Spotting inefficiencies like this is the key to Yoda's approach. Since the technique (i.e. spotting which moves are on sujibas) applies to BOTH players' moves, go becomes, instead of a two-person game, a one-flow game. A lot easier to understand.
Obviously it's not that simple. Yoda's next step is to learn to deal with the flow. He appears to want to stress that each move must EXPRESS the flow of the game. Or to put it another way, you must know what work each move is doing. If you describe each move as a hane or an extension or a kosumi, you are describing the move (basically waste of time) when you should be describing what the move is doing.
That is a very large topic, and a major weakness of Yoda's book is that he doesn't get into it at all. Of course, if you are Japanese you can buy books that tell you all the things each type of move does. There is the Nihon Ki-in series of books on "All about sagari" and "All about "watari" and so on. With knowledge of these, Yoda's ideas can make a lot of sense. English=speaking readers can, though with rather more effort, get a similar sort of feel from Fujisawa Hideyuki's books on tesujis. I have encountered readers who just treat them as tesuji problem books, as you can tell by their constant comparisons with Segoe or Go Seigen tesuji books. But that is to misread Fujisawa's books badly. Rather than tesujis PROBLEMS, they should be seen (as with Yoda) as tiny close-quarter positions where you have to avoid playing on the sujibas.

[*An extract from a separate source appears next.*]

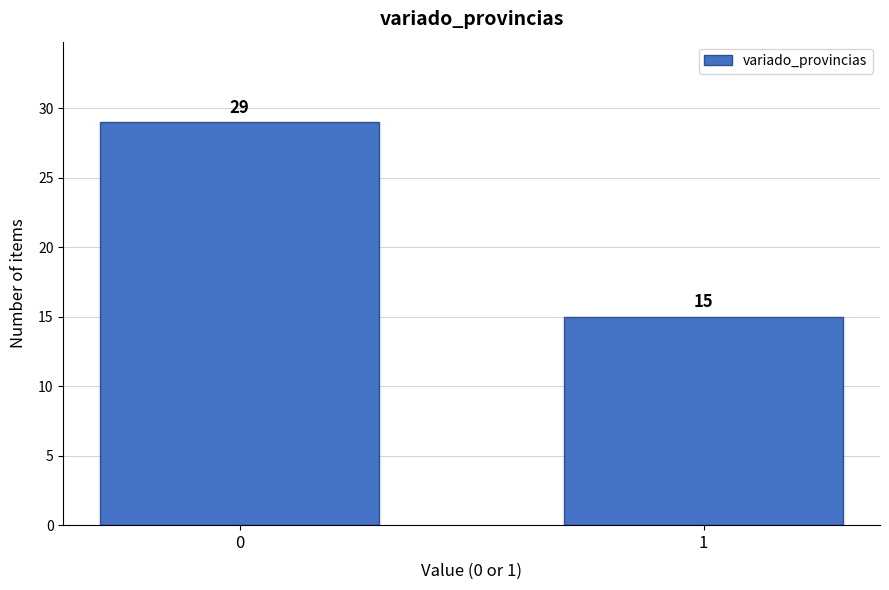

Reading left to right, transcribe all the data shown in this chart.

0=29	1=15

Although I am putting words into Yoda'a mouth (or words into Yoda's mouth I am putting), it may be that his choice of the peculiar term is based on the idea that the sujiba is the point which must be left VACANT for the flow to flow. At any rate, it is worth thinking about.

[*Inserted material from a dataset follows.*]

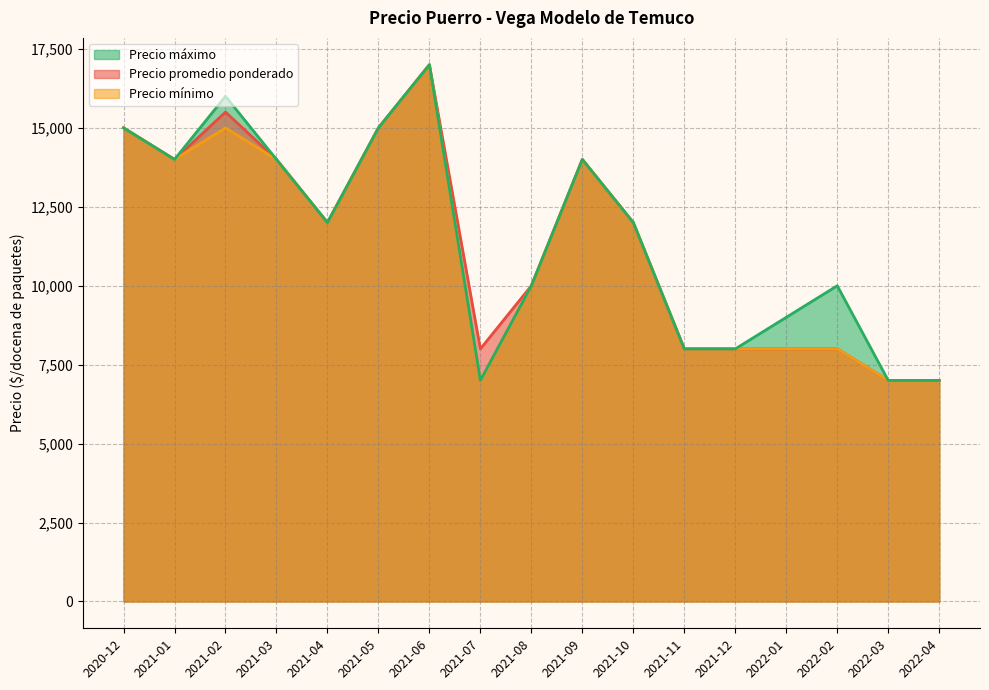

At how many categories does at least one series exceed 12750?

7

I mentioned earlier that other experiences had led me to think about Yoda's own words in different ways. I'll illustrate that with one example. I do Scottish country dancing, in which you are up on the balls of your feet, doing little skips and sharp turns for a minimum of 64 bars of music. Calf cramp is therefore a constant problem. But I was given a tip by a professional dance teacher. When it happens, just press on the space just below your nose for a second. It works for me, instantly. Everyone I have passed the tip on to says the same thing, and it also works for cramps while sleeping. One press and I can get straight back to sleep. The lady who told me about it said she thought it worked because your brain (which controls your leg muscles, of course) is put into a state of overload and just goes skewgee. But when you press under your nose, you interrupt the circuitry between brain and leg, and the brain resets. End of problem. That made sense to me (which is why I didn't scoff at the lady and ask if she was pulling my leg!) because it sounds like the meridian (i.e. flow) theory of Chinese medicine. I have since read that this was investigated and confirmed by a team of medical scientists in Switzerland. Keeping the flow going is the way to good health.
That seems to apply in go. But just as I'd be lost if I got cramp in my arm (where to press? - no idea), knowing where all the sujibas are demands a course of study. However, I'd go back to my previous post and point out that by looking at the final position (either of a sequence or of the whole game) like looking at an x-ray can reveal the weaknesses and tumours in your game, and so provide a platform for that study. You will eventually learn to recognise go "words" and go "sentences" and so reading will become a 'cat sat on the mat' rather than a 'k a t s a t o n er? m a t' experience that seems so in favour among amateurs.